=== Materials provided ===
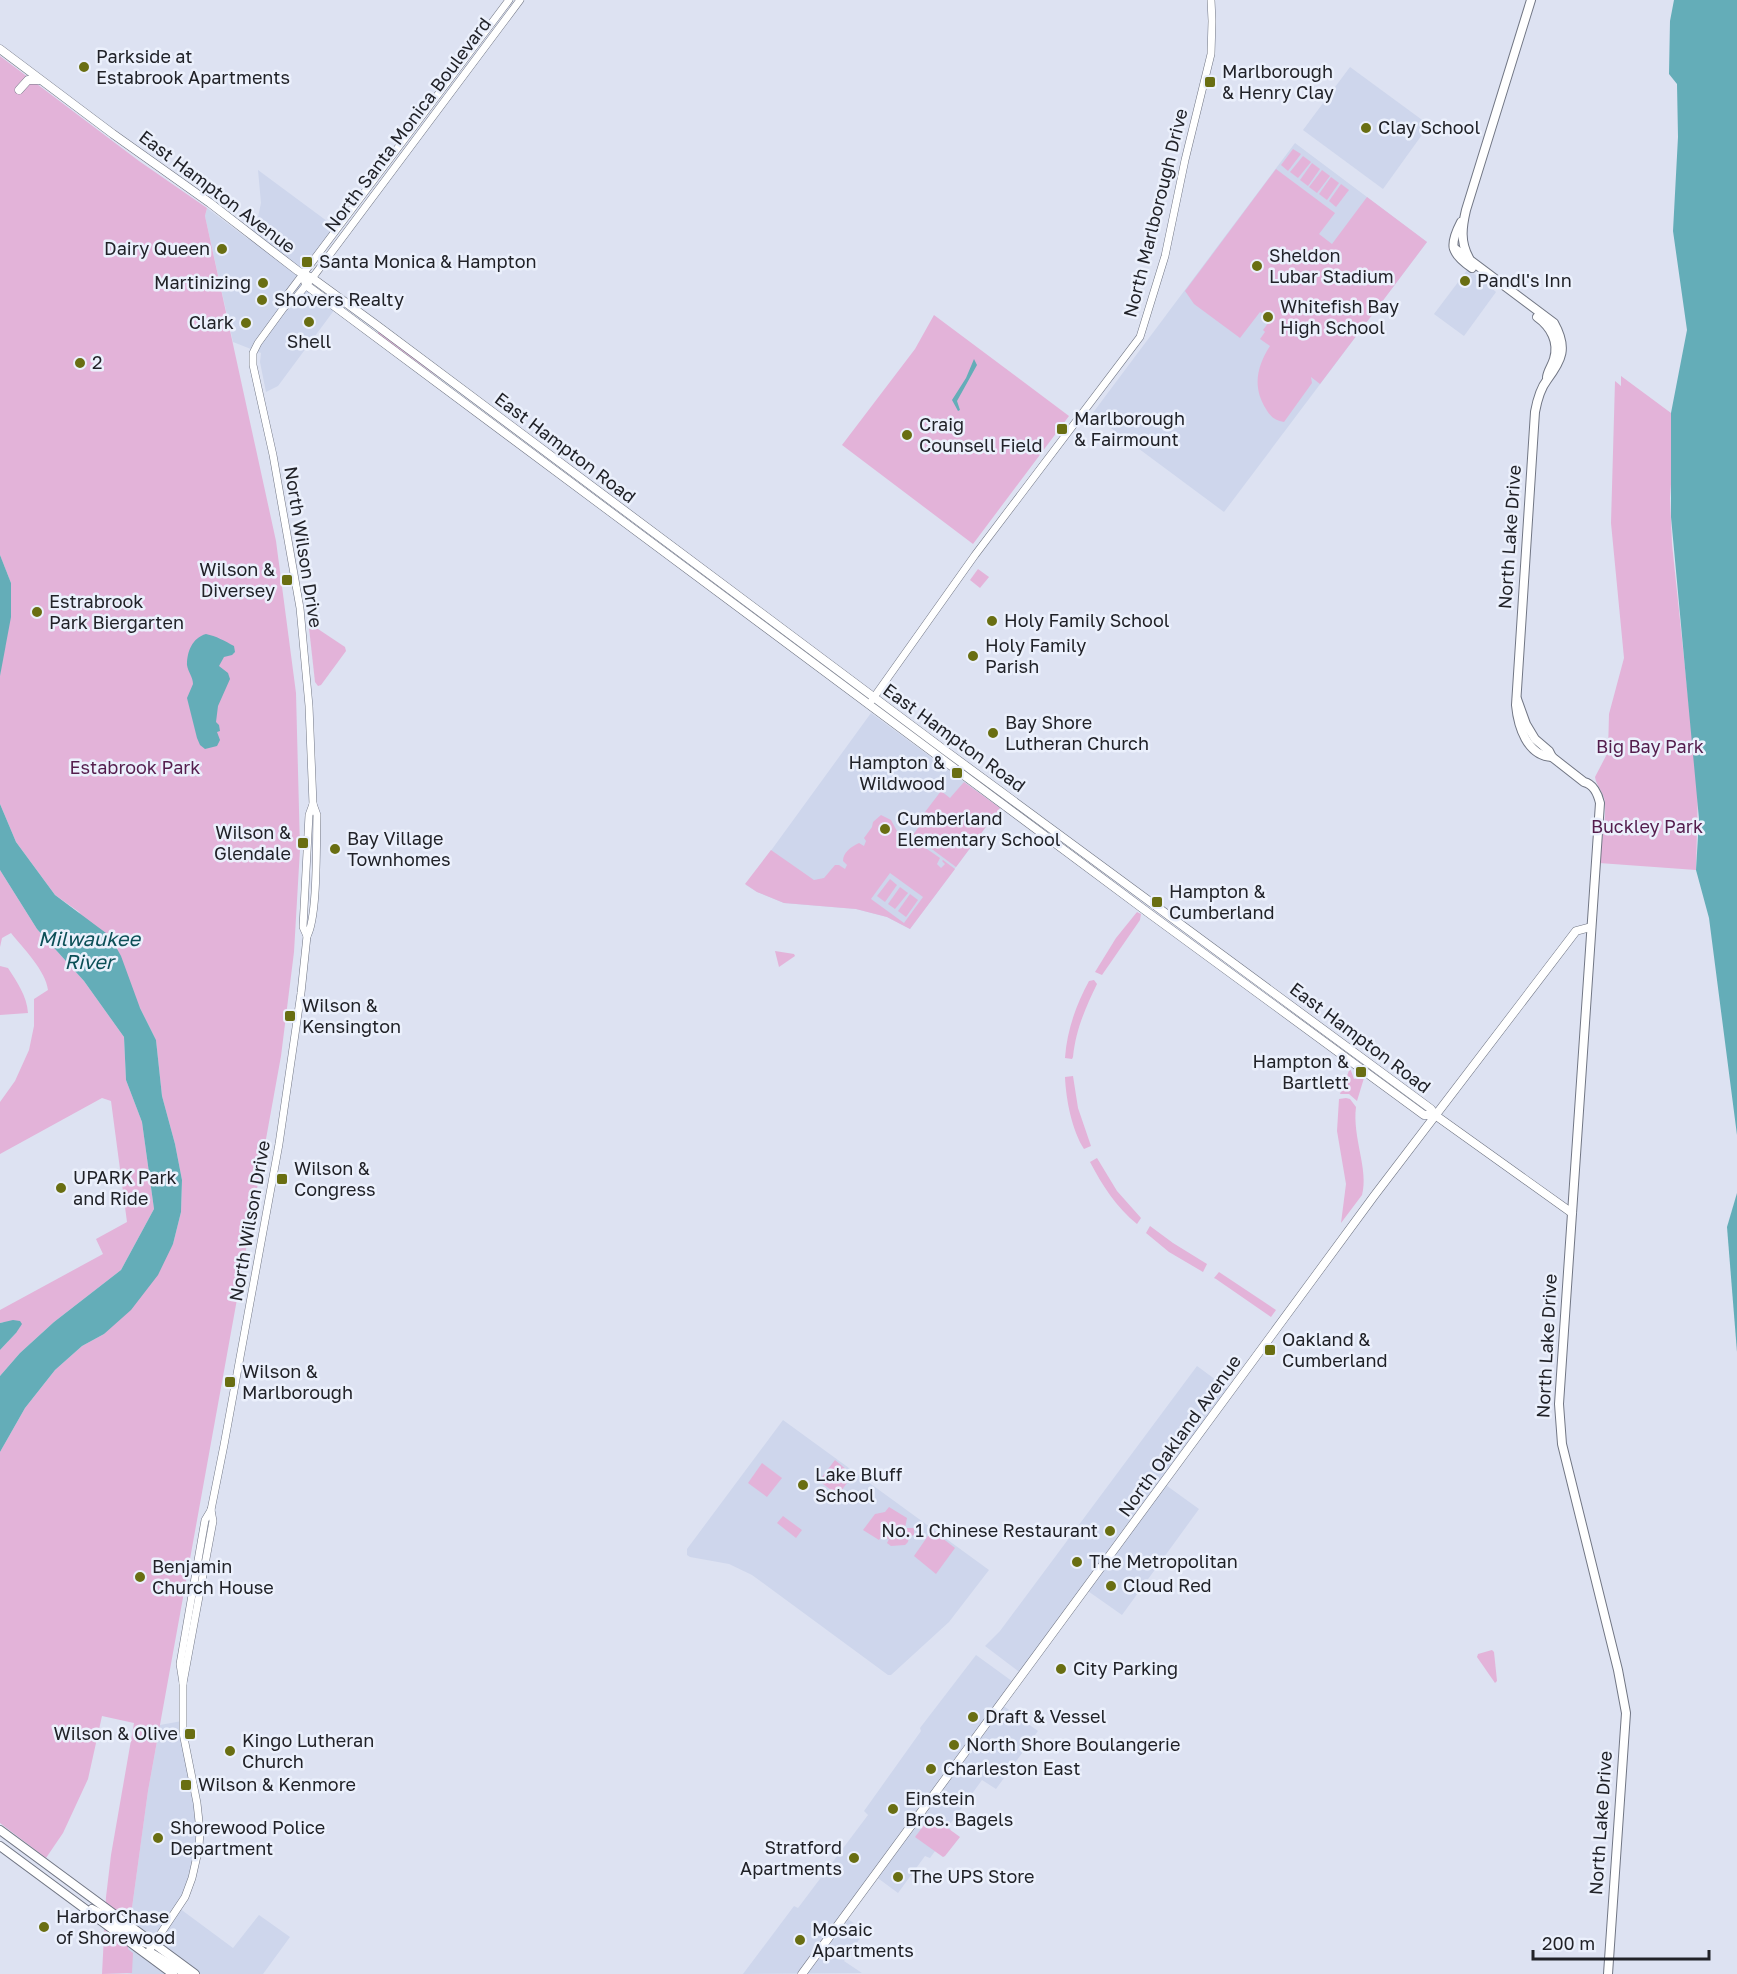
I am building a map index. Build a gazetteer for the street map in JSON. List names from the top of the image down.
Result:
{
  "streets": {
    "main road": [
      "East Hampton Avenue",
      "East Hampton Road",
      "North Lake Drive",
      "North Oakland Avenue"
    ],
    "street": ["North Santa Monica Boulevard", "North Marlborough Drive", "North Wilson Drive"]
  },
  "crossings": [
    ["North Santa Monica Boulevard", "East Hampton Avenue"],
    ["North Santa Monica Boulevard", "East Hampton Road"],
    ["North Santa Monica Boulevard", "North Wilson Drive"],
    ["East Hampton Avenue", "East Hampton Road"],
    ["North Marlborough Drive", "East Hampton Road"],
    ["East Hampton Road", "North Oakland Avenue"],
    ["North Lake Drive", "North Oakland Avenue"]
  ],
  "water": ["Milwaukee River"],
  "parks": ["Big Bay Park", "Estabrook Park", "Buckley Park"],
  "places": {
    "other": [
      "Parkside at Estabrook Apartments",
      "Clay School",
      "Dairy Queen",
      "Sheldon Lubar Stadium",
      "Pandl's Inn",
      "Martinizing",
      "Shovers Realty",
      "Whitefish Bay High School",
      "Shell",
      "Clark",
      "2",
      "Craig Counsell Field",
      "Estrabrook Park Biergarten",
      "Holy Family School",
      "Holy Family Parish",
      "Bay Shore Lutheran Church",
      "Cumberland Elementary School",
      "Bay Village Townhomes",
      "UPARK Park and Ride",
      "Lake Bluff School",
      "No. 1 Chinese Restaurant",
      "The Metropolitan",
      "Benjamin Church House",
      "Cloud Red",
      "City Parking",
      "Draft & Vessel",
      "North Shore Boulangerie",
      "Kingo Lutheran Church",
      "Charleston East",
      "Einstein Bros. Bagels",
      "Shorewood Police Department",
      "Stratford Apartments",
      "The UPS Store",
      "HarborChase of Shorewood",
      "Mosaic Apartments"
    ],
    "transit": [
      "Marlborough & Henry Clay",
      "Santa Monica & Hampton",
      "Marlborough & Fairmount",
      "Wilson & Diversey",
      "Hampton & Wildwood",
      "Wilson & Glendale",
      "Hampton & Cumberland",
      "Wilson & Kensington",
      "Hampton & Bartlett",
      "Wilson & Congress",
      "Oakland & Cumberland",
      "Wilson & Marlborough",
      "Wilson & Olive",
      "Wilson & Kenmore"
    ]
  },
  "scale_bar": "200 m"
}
===
=== Materials provided ===
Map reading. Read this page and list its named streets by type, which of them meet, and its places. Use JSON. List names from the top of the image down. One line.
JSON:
===
=== Materials provided ===
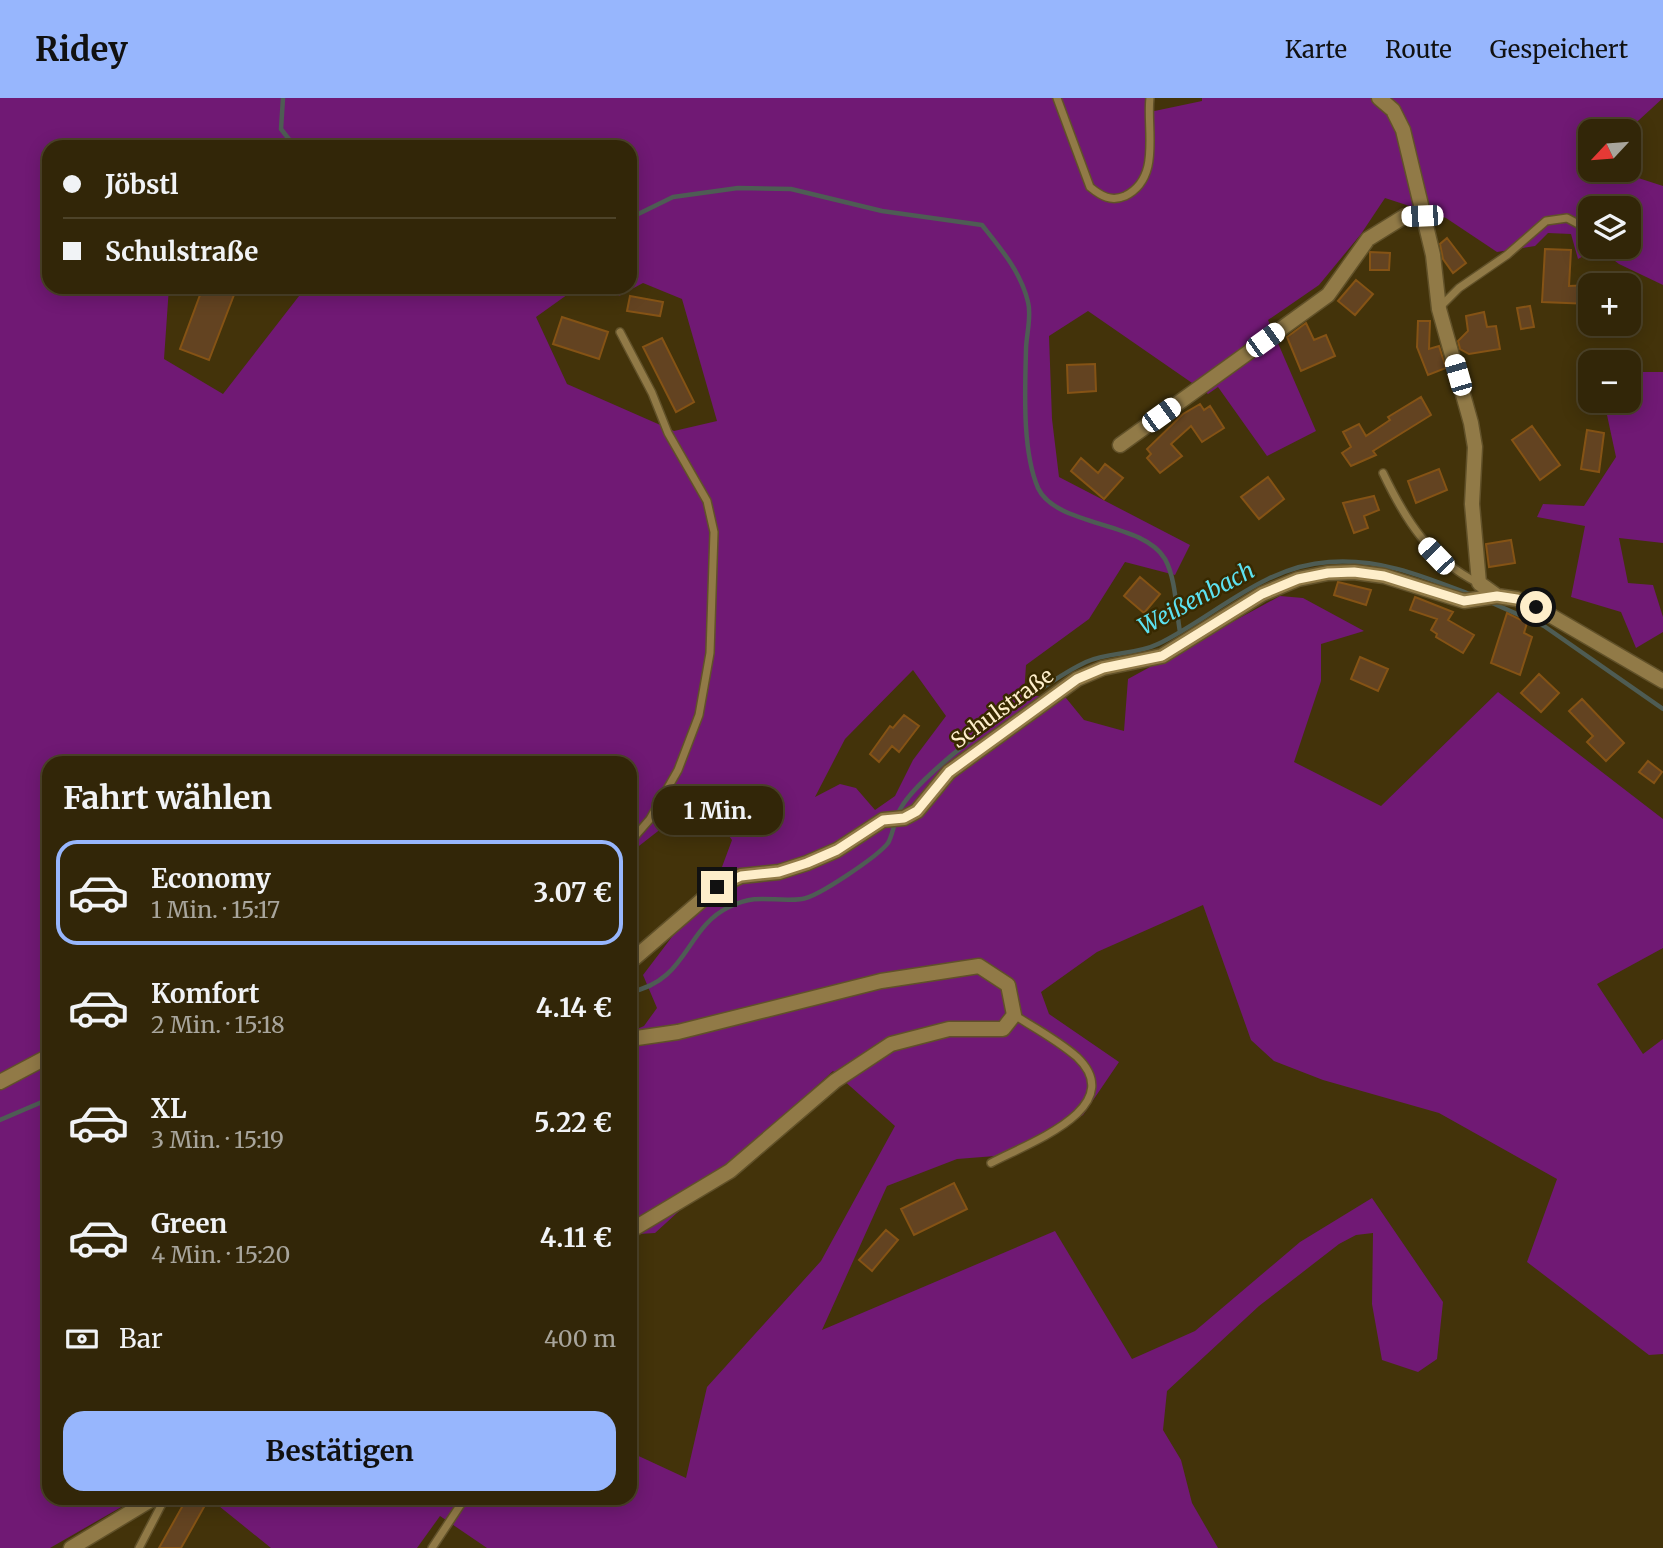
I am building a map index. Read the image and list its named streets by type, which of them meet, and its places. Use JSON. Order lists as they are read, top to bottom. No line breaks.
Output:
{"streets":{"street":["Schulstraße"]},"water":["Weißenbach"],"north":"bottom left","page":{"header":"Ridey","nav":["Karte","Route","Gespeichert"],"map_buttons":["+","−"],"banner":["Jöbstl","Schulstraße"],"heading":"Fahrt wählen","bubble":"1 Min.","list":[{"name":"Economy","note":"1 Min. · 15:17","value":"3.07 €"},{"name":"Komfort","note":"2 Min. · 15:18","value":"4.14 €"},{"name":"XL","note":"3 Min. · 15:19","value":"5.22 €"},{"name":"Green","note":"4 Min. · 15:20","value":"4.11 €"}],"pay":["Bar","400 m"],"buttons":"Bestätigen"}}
===
● What to do: Work through the data line by line and state how many lines have the string "building"; add nothing else.

● Exercise response: 2